Tuesday, July 1, 2008
IS IT IMPIOUS TO QUESTION MCCAIN'S QUALIFICATIONS?
Wesley Clark, who given his extraordinarily gallant service in Vietnam has himself a claim comparable to McCain’s to being a war hero, dared question whether McCain’s military service qualified him to be President. The reactions have been silly all around. It may be that Obama had to accept the feature of the situation created by the media that evidently makes it impious to question the bearing of McCain’s military qualifications on his candidacy for President. Nevertheless, it was perfectly irrelevant for Obama to thunder that military service, McCain’s included, deserved unquestioning respect. Clark was not questioning the respect; he was questioning the relevance. Honorable as it was, McCain’s military service does not qualify him for every office: not for being Secretary of Agriculture, not for being head of the National Park Service, not for being President.

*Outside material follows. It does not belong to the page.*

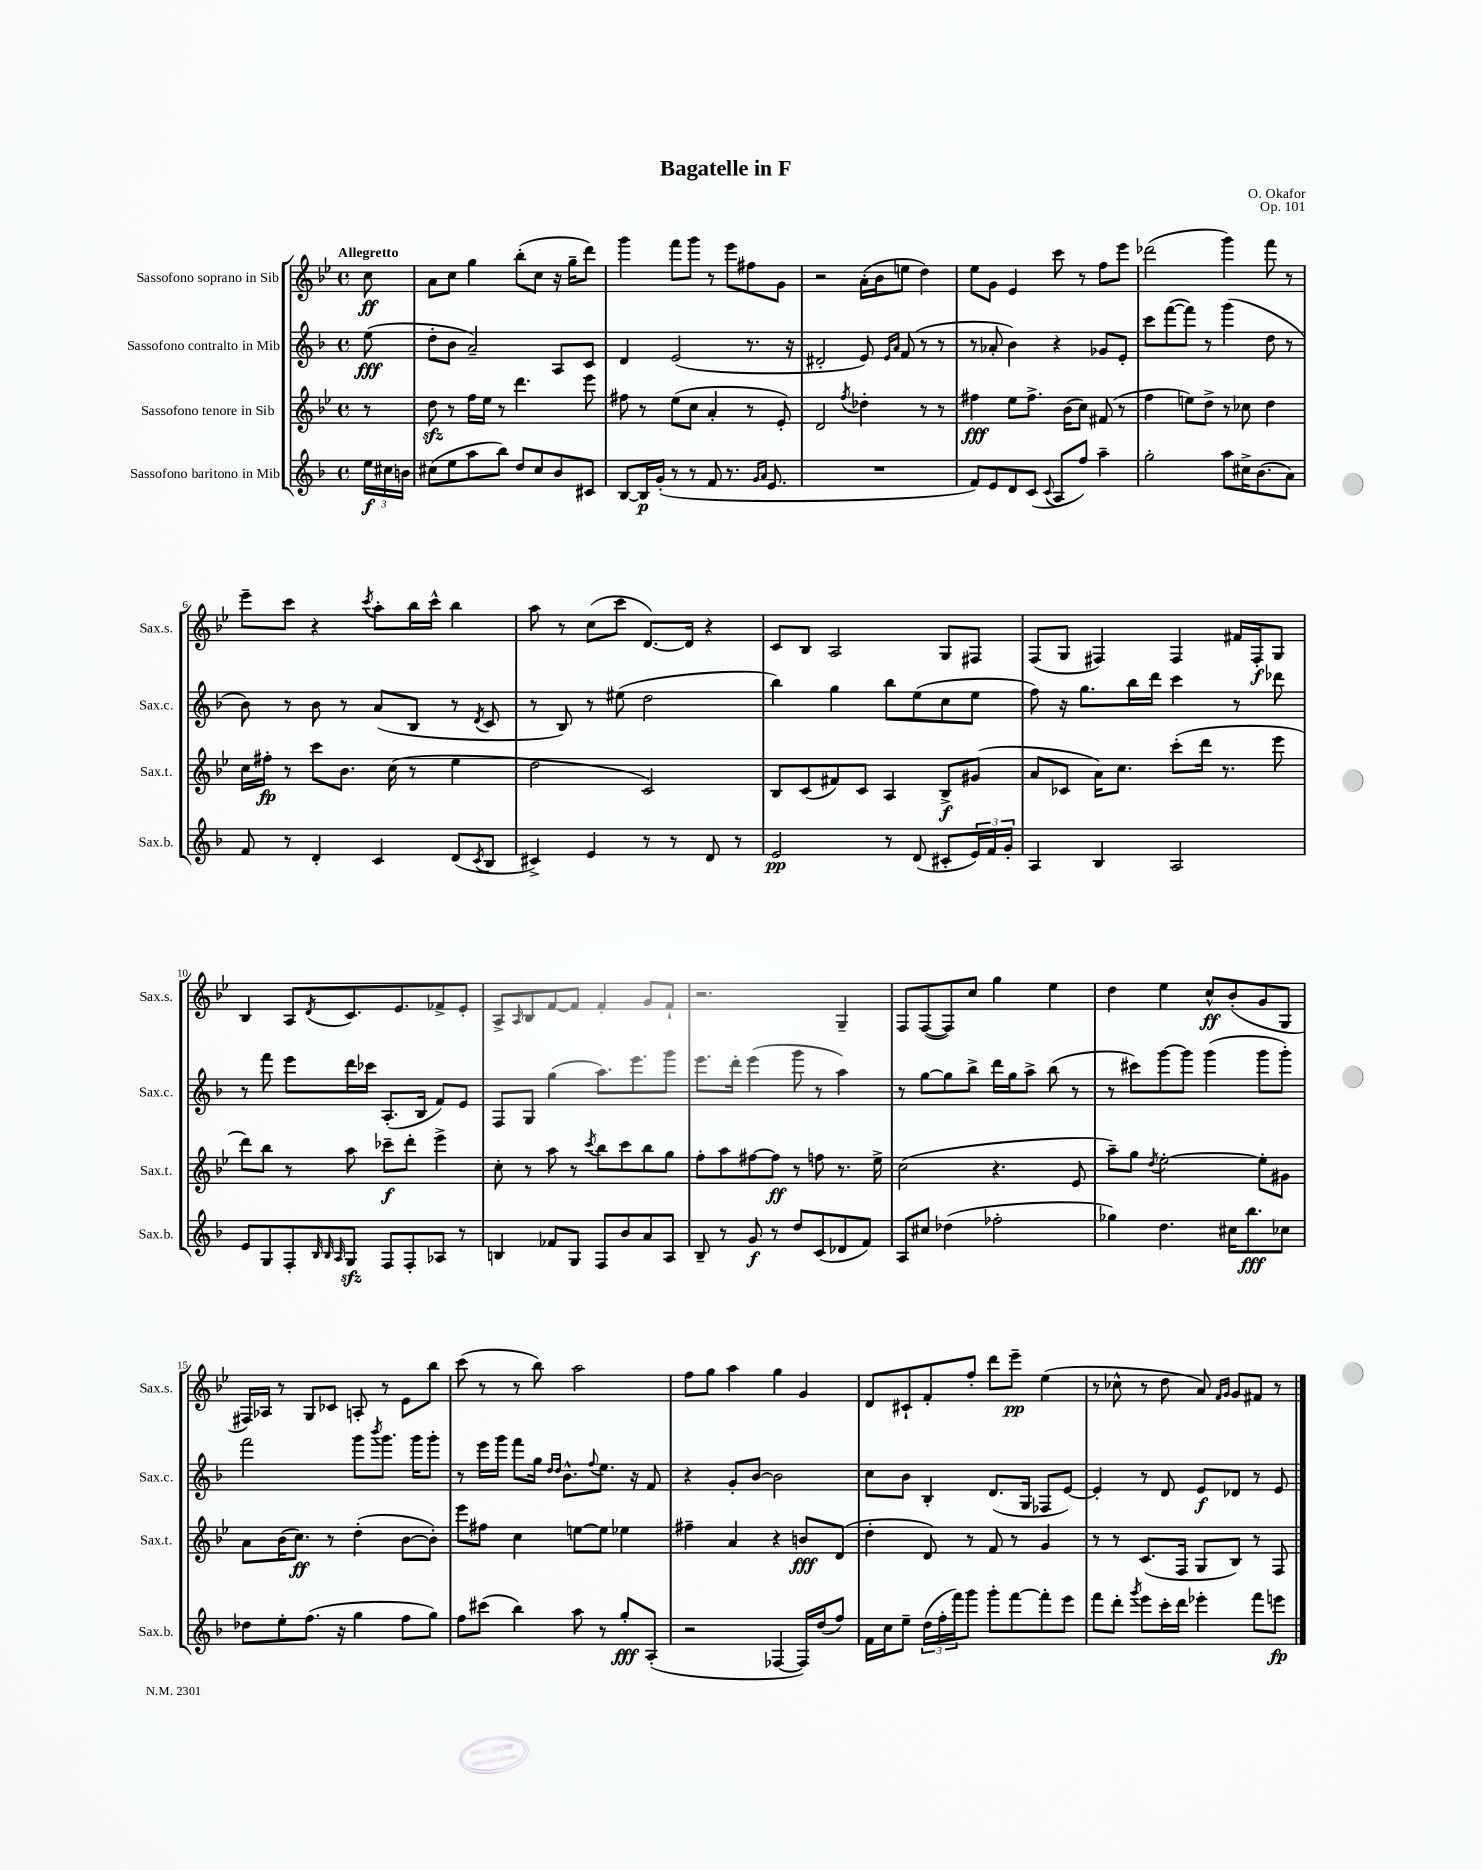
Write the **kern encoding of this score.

McCain adopted a pose of sanctimonious long-suffering in the face of Clark’s remarks, a reaction as irrelevant as Obama’s. McCain’s long service on the Senate Armed Services Committee is much more relevant than his military service to making the strategic decisions that a President has to make. Unfortunately, his record with regard to these decisions is not convincing: He was a cheerleader at the outset for the war in Iraq; and he has, I believe, never appreciated the folly of getting involved in Iraq before the war in Afghanistan was settled, with the Taliban destroyed and bin Laden captured.